Are you referring to the backdoor that NSA introduced? If yes, then we don't really need to worry too much (for our purposes).

the idea here is to make it as effective and secure that three amateur cryptographers can

if we didn't give a stuff about security, or even just a little bit of stuffs, we could just use diffie hellman and be all "we use diffie hellman with all integers, because forget prime numbers" which would obviously be bad because
well
primes are critical

basically what i'm saying is that i feel we have to go all the way or nowhere at all with this, anything else is just doing it wrong.


here's the book: www.cs.umd.edu/~waa/414-F11/IntroToCrypto.pdf‎
it's a third edition, in the second edition forward he writes that "the book didn't sell well so I made it free publicly online" (paraphrasing) so yes, this is legal.

made a new repo where I'll focus on implementing diffie-hellman key exchange with OTP cipher

mainly so i can feel good about myself for getting something done while i agonize a little bit about those goddamn curves

https://github.com/Tungul/Client_DiffieHellman

made port's rand.cs use arbitrary precision. untested, as usual with me (i do that a lot, making code, never testing it (see: event_daycycles))
« Last Edit: November 19, 2013, 11:14:14 PM by Lugnut »

made port's rand.cs use arbitrary precision. untested, as usual with me (i do that a lot, making code, never testing it (see: event_daycycles))

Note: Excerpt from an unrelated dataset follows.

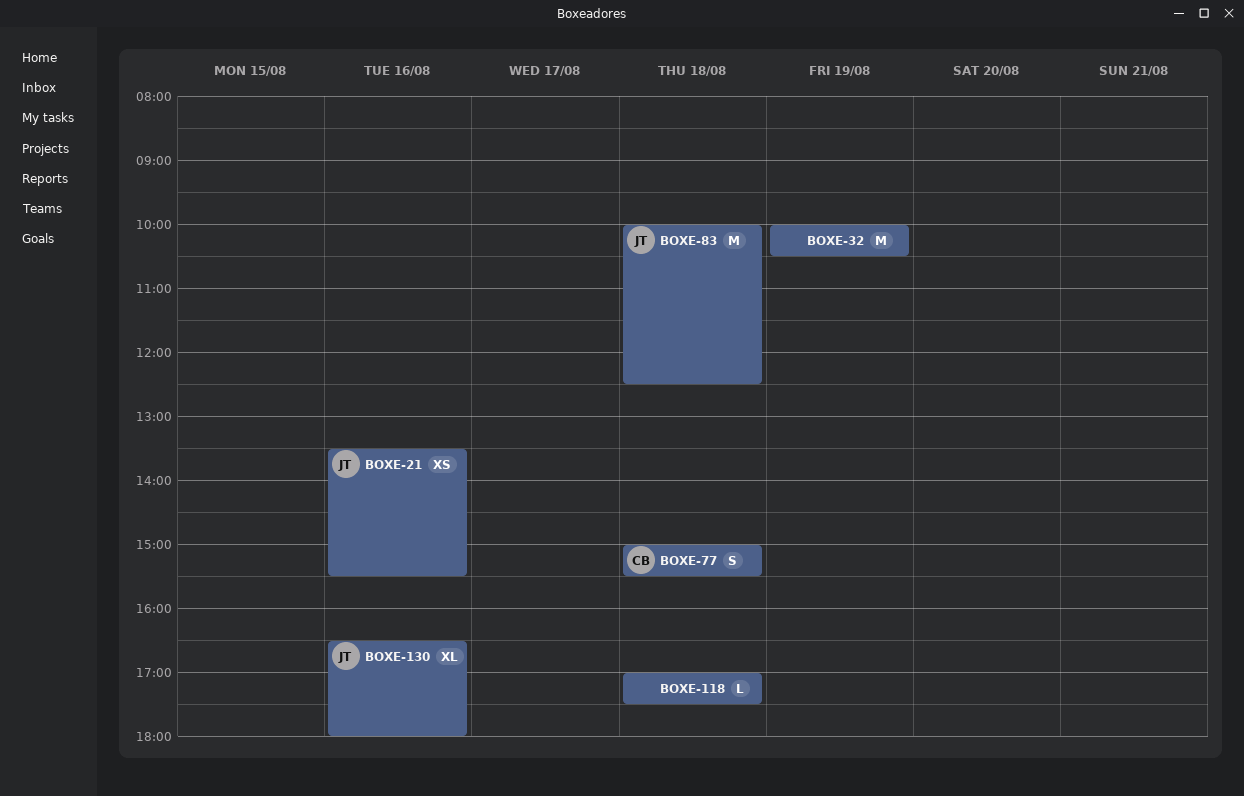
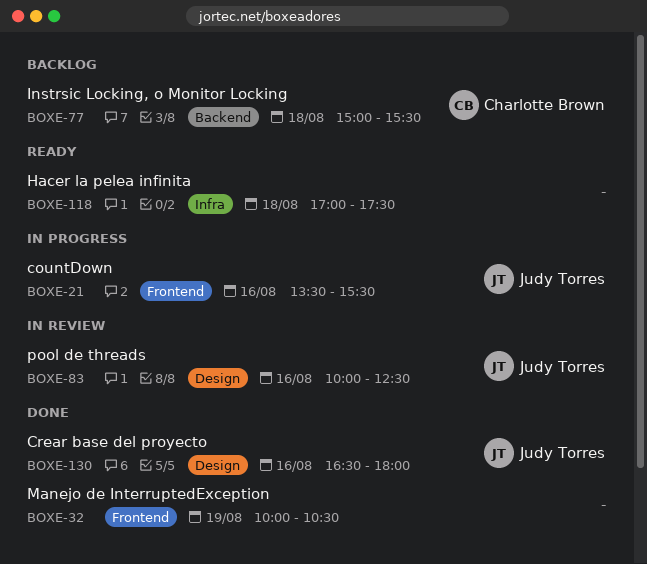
BOXE-83, day: Aug 18 -> Aug 16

if you're gonna use that + with bignum libraries then you might as well implement proper BSD-style linear congruential generators instead of the tiny version it uses

make the LCG function do this instead:
return (%state * 1103515245 + 12345) % 2147483648;

Are those arbitrary numbers? Wouldn't it be better to generate them randomly for even more randomness?

Edit: "[Linear congruential generators] should also not be used for cryptographic applications;"

Goddamn.


I'm probably totally wrong, but I think someone could brute force the OTP through a linear congruential generator.

Ip, our friend nigel touches on division algorithms in chapter 15, page 244 (255 on the pdf)
« Last Edit: November 20, 2013, 02:55:00 PM by Lugnut »

here's the book: www.cs.umd.edu/~waa/414-F11/IntroToCrypto.pdf‎
it's a third edition, in the second edition forward he writes that "the book didn't sell well so I made it free publicly online" (paraphrasing) so yes, this is legal.

Thanks, I'll read some when I get home.

Edit: "[Linear congruential generators] should also not be used for cryptographic applications;"

Goddamn.

Can we just get random mouse movement or something?